Dependence of N₂O/NO Decomposition and Formation on Temperature and Residence Time in Thermal Reactor

• Main Authors: Sang Ji Lee, Jae Geun Yun, Han Min Lee, Ji Yeop Kim, Jin Han Yun, Jung Goo Hong
• Format: Article
• Language: English
• Published: MDPI AG 2021-02-01
• Series: Energies
• Subjects: nitrous oxide (N₂O); nitric oxide (NOx); argon (Ar) ambient; thermal decomposition; residence time; rate of progress
• Online Access: https://www.mdpi.com/1996-1073/14/4/1153

Nitrogen dioxide (N₂O) is a greenhouse gas that is harmful to the ozone layer and contributes to global warming. Many other nitrogen oxide emissions are controlled using the selective non-catalytic reaction (SNCR) process, but N₂O reduction methods are few. To avoid future air pollution problems, N₂O reduction from industrial sources is essential. In this study, a N₂O decomposition and NO formation under an argon atmospheric N₂O gas mixture were observed in a lab-scale SNCR system. The reaction rate and mechanism of N₂O were calculated using a reaction path analyzer (CHEMKIN-PRO).
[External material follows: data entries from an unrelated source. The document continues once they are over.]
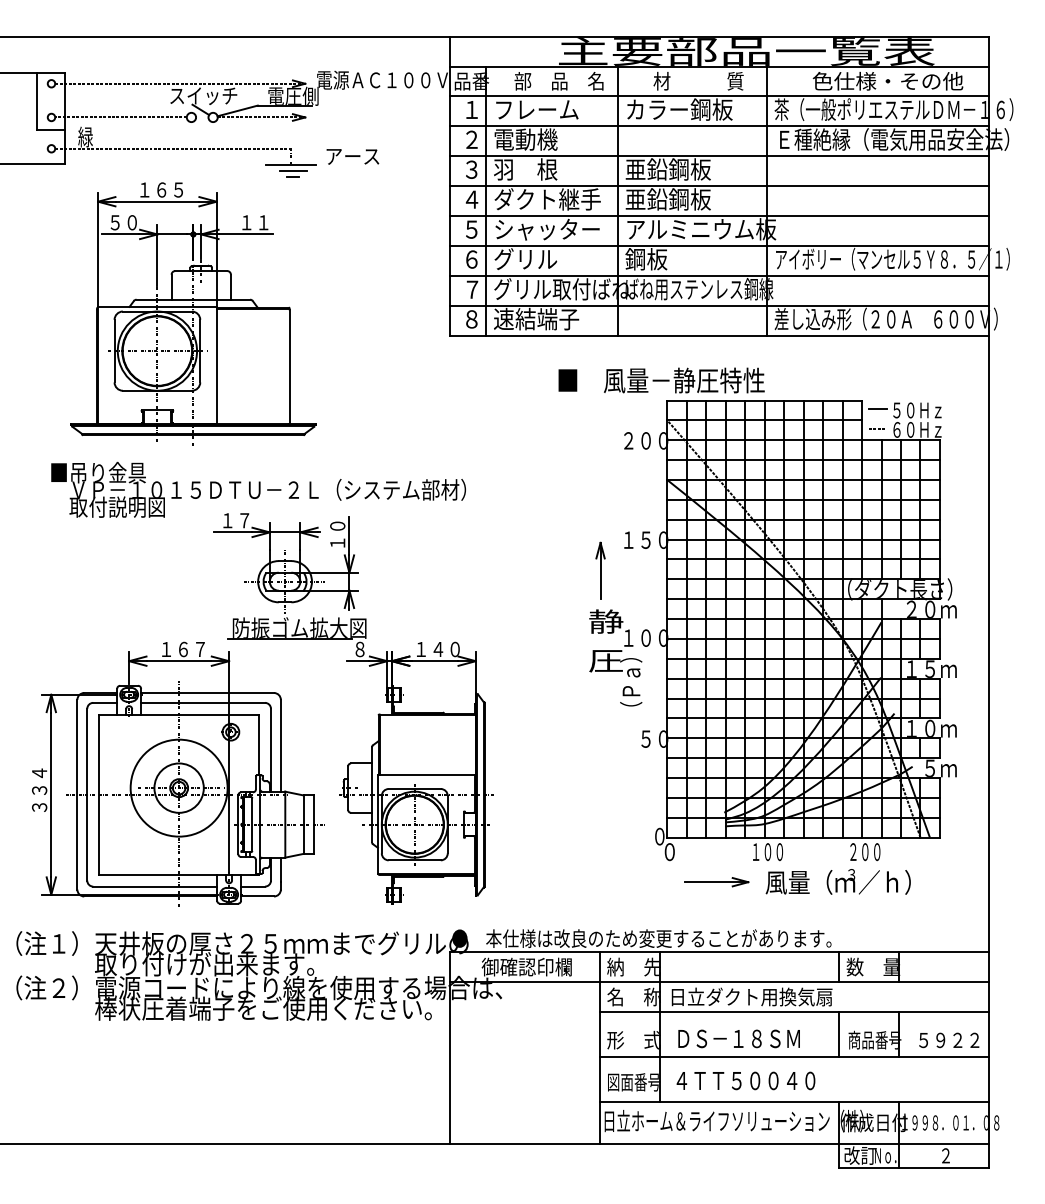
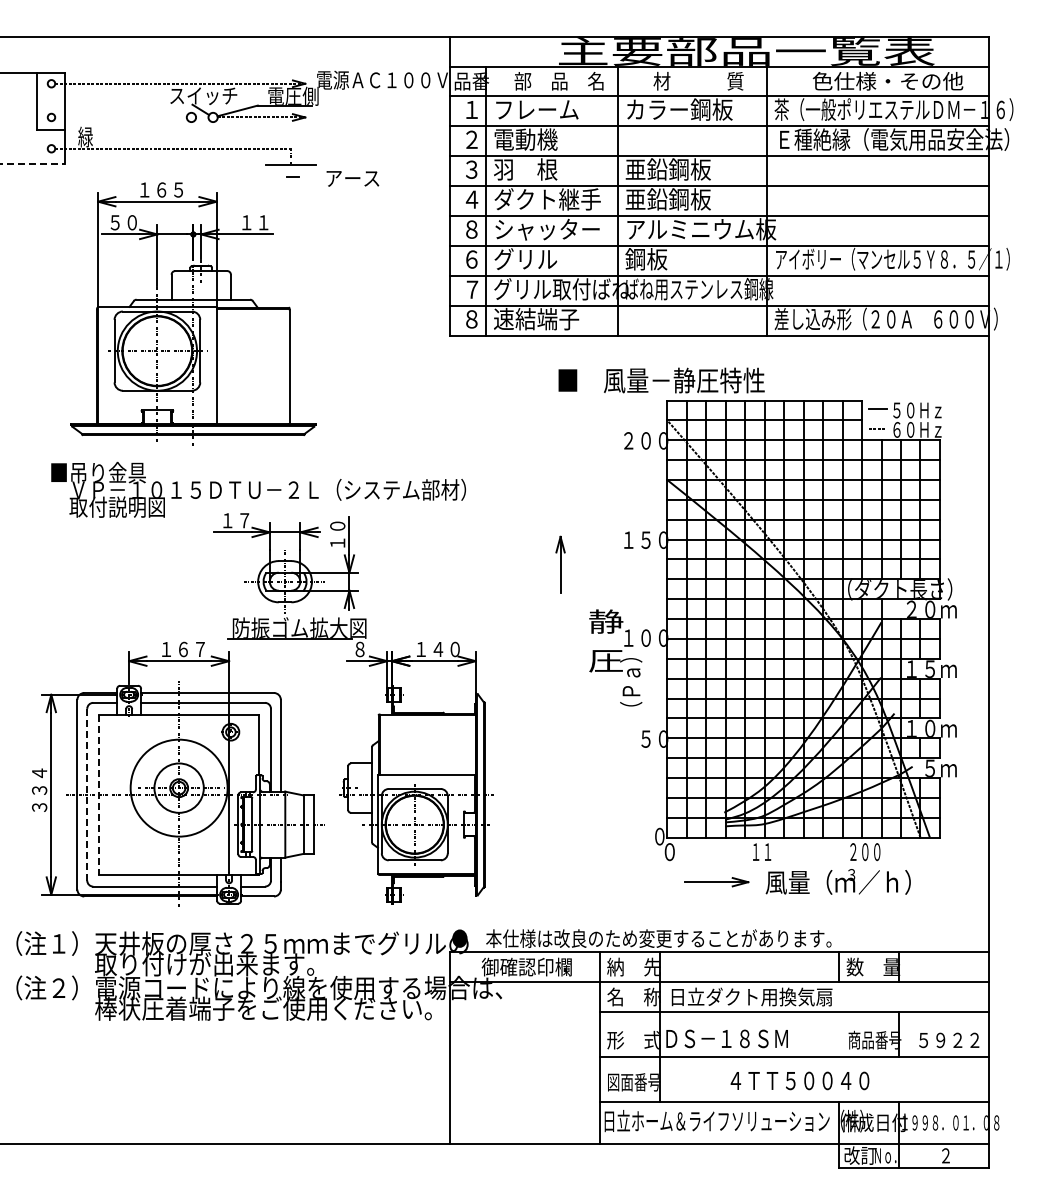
line at (120, 117): present -> none
text at (352, 156) position: (352, 156) -> (352, 178)
line at (32, 164): solid -> dashed
line at (293, 170): present -> none
text at (471, 229): ５ -> ８
part at (600, 570) position: (600, 570) -> (560, 564)
line at (87, 794): solid -> dashed
line at (98, 795): solid -> dashed
text at (773, 852): １００ -> １１
line at (839, 1034): present -> none
text at (738, 1038) position: (738, 1038) -> (726, 1038)
text at (745, 1080) position: (745, 1080) -> (799, 1080)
The residence time of the gas mixture and the temperature in the reactor were set as experimental variables. The results confirmed that most of the N₂O was converted to N₂ and NO. The change in the N₂O reduction rate increased with the residence time at 1013 and 1113 K, but decreased at 1213 K due to the inverse reaction. NO concentration increased with the residence time at 1013 and 1113 K, but decreased at 1213 K owing to the conversion of NO back to N₂O.